## What needs to be done
If a line in the records below holds the string "that", count it; give only the total.

[Start of section]

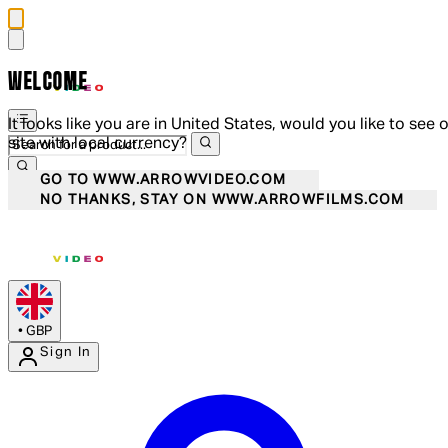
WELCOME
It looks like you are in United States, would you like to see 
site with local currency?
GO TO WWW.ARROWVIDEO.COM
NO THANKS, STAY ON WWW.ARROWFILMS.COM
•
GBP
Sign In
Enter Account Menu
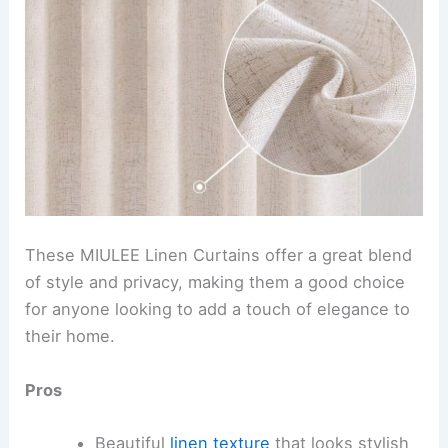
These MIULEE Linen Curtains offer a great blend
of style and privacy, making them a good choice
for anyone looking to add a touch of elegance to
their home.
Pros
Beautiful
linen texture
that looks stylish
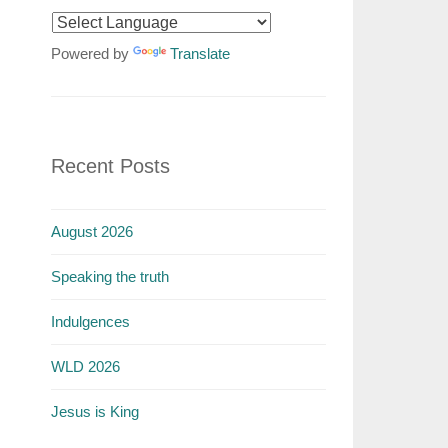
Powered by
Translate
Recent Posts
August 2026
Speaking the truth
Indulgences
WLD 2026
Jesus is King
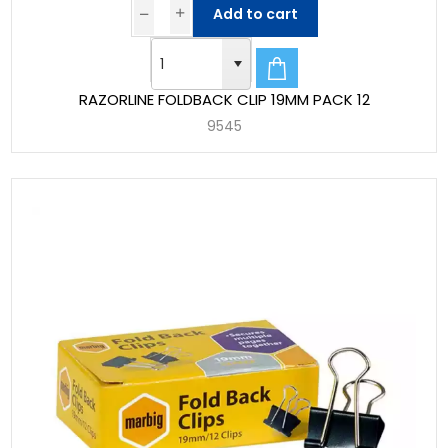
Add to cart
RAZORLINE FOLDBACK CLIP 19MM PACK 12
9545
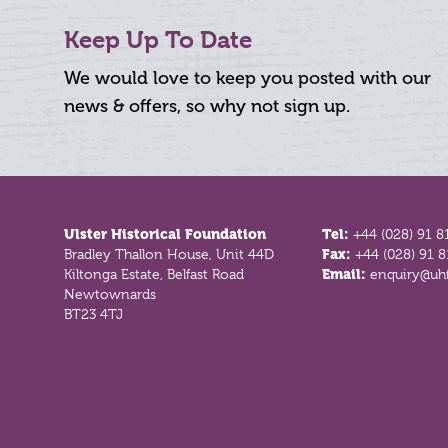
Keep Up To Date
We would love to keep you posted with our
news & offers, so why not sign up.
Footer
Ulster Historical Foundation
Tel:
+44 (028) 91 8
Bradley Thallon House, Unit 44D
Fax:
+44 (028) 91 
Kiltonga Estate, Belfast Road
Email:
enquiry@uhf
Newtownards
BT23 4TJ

[End of section]
[Start of section]

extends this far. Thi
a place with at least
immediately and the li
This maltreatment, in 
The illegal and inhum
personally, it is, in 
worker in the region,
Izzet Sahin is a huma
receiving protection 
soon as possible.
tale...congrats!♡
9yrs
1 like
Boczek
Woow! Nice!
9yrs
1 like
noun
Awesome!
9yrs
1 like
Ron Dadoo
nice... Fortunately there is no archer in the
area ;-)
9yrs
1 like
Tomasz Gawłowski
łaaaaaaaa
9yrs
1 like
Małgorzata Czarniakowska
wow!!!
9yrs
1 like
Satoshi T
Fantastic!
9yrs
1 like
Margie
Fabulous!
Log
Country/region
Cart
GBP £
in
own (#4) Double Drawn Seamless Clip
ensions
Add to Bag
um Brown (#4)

[End of section]
[Start of section]

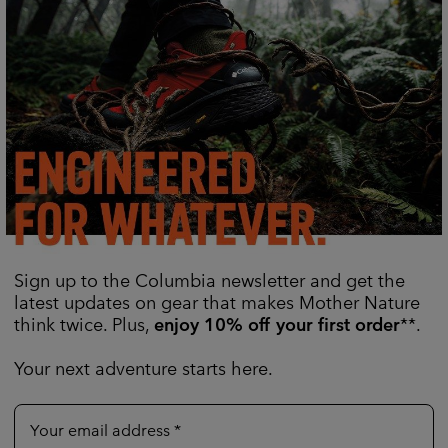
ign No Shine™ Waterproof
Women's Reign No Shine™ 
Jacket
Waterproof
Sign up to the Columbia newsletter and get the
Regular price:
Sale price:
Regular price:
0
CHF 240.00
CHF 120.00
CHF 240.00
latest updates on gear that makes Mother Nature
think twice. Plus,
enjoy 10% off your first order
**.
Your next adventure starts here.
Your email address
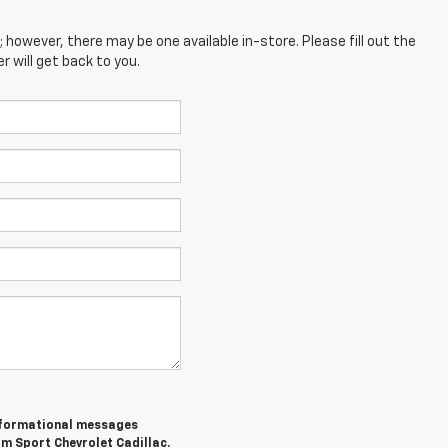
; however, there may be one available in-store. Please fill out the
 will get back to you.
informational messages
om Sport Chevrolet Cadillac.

[End of section]

## Written solution
2